Shopping for gifts during the holidays can cost you a bundle of cash. Knowing what it takes to limit those impulse purchases can save you money during critical economic times.

Regular buying on impulse will skyrocket any type of money management system. If you are one of those shoppers who finds, too often, that items you don’t need have just followed you home from the store, then you’re one of many millions of people who have the “Impulse Buying Syndrome.”

Amazingly over 40 percent of all in-store purchases are completely unplanned. If you spend $50 a week in the grocery store, there’s a good chance at least $20 of that will go for impulse items. That’s $1,040 a year!

Retail merchandising techniques encourage impulse buying and certain products are sold largely on their impulse appeal; it is no accident that such items as candy, batteries chewing gum are displayed at the checkout counter.

If you carefully plan your shopping in advance (make a list and stick to it), you’re much less likely to react on impulse. Another proven way to combat impulse spending simply is to pace yourself when shopping, especially the during the holidays.

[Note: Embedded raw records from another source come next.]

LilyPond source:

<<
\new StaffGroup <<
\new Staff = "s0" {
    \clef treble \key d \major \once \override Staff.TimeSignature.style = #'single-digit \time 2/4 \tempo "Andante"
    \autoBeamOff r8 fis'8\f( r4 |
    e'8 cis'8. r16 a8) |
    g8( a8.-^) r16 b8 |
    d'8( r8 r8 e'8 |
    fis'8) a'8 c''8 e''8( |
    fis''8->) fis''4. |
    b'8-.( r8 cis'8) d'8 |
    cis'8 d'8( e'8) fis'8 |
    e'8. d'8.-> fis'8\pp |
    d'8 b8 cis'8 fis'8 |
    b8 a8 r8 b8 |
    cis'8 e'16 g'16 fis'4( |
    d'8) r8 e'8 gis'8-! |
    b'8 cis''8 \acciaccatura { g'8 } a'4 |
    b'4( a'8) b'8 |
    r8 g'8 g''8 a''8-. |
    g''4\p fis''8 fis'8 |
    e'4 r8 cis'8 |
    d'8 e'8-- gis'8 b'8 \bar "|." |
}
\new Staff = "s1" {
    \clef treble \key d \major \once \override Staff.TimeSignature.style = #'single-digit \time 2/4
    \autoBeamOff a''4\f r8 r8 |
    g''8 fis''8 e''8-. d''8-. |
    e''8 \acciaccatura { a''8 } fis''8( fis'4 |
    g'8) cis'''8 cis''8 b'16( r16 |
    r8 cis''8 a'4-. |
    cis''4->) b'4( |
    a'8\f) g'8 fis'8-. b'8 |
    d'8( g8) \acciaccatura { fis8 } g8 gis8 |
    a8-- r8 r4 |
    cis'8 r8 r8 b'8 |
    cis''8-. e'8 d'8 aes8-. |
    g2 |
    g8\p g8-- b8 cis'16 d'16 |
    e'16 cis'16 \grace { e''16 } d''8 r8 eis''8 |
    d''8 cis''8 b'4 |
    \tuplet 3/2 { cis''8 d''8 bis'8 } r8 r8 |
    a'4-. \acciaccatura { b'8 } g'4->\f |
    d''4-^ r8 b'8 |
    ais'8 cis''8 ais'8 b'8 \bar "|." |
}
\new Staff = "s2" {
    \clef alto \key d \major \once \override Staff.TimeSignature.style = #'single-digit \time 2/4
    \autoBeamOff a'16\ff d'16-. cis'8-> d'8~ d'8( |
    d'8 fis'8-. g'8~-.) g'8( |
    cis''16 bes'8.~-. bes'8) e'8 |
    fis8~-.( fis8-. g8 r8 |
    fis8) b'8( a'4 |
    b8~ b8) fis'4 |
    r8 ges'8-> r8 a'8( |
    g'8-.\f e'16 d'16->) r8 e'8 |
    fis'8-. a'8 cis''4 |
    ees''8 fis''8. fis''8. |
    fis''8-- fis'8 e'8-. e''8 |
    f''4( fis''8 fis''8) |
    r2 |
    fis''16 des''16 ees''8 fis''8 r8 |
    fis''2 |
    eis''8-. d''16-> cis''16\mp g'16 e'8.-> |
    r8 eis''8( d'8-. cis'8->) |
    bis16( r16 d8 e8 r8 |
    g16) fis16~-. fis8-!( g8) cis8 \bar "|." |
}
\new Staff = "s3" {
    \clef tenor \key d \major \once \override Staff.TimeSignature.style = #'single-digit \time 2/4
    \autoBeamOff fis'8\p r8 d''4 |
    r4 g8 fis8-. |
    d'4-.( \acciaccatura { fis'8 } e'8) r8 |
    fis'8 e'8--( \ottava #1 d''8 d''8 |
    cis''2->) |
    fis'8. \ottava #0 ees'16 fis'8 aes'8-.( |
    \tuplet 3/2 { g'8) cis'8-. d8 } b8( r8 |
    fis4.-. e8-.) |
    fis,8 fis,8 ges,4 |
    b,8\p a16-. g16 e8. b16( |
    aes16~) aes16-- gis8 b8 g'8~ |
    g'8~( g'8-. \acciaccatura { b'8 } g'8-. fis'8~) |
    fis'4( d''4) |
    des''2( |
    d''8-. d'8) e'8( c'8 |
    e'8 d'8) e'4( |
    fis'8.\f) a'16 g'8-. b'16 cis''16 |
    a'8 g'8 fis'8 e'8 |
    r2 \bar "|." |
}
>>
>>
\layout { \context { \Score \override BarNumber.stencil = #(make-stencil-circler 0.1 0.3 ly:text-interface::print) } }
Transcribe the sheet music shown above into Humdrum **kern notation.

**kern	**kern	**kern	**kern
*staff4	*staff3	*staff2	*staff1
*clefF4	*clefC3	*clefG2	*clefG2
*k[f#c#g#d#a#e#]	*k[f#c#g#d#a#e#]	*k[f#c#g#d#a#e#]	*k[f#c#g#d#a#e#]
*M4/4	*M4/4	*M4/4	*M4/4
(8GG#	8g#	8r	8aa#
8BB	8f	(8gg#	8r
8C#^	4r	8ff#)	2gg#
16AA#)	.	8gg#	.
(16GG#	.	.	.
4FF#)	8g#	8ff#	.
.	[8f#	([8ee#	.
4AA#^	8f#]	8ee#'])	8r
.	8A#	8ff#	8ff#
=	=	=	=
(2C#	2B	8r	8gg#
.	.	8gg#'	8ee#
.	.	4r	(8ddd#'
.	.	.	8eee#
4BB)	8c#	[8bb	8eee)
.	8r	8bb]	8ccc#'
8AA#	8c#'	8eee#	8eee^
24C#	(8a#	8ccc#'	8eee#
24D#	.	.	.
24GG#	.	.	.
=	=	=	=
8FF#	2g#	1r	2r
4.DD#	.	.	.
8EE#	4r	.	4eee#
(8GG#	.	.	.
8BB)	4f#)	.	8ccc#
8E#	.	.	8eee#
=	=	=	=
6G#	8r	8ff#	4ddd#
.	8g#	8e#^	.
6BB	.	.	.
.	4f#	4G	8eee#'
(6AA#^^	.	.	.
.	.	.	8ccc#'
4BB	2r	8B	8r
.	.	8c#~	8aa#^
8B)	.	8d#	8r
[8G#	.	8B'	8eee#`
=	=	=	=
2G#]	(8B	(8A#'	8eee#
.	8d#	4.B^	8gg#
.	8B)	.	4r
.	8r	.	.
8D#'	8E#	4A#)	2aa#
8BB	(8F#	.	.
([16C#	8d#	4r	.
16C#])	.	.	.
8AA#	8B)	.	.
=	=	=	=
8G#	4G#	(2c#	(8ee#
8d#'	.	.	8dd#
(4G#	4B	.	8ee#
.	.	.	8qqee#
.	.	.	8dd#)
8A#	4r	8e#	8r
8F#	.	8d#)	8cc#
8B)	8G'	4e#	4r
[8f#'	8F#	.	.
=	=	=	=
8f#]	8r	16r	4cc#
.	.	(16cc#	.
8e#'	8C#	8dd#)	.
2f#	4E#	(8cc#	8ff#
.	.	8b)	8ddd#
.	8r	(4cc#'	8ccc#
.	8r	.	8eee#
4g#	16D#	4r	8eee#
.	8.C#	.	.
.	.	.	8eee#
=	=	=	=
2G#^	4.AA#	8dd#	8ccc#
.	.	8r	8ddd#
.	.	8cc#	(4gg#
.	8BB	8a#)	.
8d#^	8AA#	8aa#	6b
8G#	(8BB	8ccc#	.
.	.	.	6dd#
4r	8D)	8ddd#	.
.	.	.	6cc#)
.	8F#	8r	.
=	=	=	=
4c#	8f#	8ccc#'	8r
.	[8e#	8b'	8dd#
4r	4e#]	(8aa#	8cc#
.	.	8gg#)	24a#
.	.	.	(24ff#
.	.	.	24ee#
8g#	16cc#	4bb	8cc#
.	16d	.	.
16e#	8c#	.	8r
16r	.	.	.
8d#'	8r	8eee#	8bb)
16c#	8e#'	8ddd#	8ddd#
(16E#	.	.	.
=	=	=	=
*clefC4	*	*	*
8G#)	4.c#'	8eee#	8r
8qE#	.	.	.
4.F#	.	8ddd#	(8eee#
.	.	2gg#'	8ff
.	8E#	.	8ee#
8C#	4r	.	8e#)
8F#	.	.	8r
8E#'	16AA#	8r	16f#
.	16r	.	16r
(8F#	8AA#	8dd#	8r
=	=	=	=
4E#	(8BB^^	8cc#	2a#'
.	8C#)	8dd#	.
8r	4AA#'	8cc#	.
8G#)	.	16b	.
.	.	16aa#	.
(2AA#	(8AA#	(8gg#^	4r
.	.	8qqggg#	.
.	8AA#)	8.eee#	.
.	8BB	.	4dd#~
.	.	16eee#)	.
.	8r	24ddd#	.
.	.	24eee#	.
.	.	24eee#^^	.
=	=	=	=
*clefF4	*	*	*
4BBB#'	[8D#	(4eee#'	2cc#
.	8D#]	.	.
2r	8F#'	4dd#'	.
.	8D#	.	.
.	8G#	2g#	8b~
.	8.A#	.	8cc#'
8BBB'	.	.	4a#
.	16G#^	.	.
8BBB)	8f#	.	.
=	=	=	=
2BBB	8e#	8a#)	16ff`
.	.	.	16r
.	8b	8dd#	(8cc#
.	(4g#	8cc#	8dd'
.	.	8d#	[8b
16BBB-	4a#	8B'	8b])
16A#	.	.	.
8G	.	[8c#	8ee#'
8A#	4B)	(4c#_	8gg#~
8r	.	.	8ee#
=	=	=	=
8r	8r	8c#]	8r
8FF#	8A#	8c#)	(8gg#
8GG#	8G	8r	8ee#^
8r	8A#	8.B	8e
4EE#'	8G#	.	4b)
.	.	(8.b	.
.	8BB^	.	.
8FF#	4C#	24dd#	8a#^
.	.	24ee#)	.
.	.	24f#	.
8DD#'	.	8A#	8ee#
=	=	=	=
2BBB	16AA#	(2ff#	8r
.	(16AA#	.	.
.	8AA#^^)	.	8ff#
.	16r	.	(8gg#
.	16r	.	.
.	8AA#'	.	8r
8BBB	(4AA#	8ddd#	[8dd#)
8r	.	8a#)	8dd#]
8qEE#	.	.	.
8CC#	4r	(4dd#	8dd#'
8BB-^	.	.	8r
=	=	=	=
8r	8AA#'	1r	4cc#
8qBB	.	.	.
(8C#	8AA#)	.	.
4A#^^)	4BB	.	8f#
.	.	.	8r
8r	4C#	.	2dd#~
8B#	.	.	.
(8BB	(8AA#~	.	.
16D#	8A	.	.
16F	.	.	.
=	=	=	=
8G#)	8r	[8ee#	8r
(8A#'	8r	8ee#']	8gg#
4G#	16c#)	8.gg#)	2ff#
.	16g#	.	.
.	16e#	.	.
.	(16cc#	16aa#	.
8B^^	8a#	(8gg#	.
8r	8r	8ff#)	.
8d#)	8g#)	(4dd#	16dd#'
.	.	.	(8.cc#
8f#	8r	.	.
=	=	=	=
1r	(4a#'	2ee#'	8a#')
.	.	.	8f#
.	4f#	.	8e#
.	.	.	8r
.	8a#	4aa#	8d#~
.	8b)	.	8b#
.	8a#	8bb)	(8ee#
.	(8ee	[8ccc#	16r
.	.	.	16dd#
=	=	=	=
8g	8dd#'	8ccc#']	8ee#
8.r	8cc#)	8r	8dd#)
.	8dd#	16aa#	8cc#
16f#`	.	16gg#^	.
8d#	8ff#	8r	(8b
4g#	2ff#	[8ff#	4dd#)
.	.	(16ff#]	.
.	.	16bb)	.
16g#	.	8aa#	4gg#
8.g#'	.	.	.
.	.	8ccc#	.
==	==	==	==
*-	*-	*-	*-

Before making a major purchase, it is essential you research the product and have an idea on what the item should cost. setting a fixed amount aside (mentally or actually) for that particular purchase.

Before making a purchase, ask yourself:

1. Do I really need this item?

2. Can I really afford it?

3. Have I done enough comparison shopping?

4. Is now the best time to make this purchase?

5. Should I pay cash or go into debt on the installment plan?

6. Should I use my credit card?

7. Is there a less expensive way to borrow the money?

A prime time to shop for many expensive consumer goods is always after Christmas. Big post season sales start in January, but February can be even better for shopping. It’s in February that consumers begin to receive their deferred-payment bills for goods that they charged at Christmas. They make a point NOT to go shopping. Most retailers anticipate the corresponding drop in sales and mark inventory down to keep it moving.

This is When You Make Your Move!

You get nothing extra for the additional money you spend. That money becomes a higher gross profit to the retailer, extra cash in their pocket, and less for you to invest or to spend on yourself or your family and friends. Put yourself in control of your purchases rather than letting merchants, other people, powerful advertising, or random impulses dictate how much or on what you should spend.

Take advantage of seasonal fluctuations in retail sales or on the internet as well. Buy a new car when dealers advertise rebates or low-interest financing or when you can get an attractive loan in terms with your bank. Buying in the late fall, when dealers offer major discounts on existing inventory to make room for next year’s models. Make Sense?

Most shoppers know it pays to buy your wardrobe out of season. you can predict shifts in demand for many goods and services and structure your spending accordingly. Most items such as electronics, furniture, heating/cooling systems and most other items move in seasonal cycles.

If you really want to control impulse buying, especially during the Christmas Holidays, think about the lost money that you will never recover. Plan ahead and you will save you a lot of money.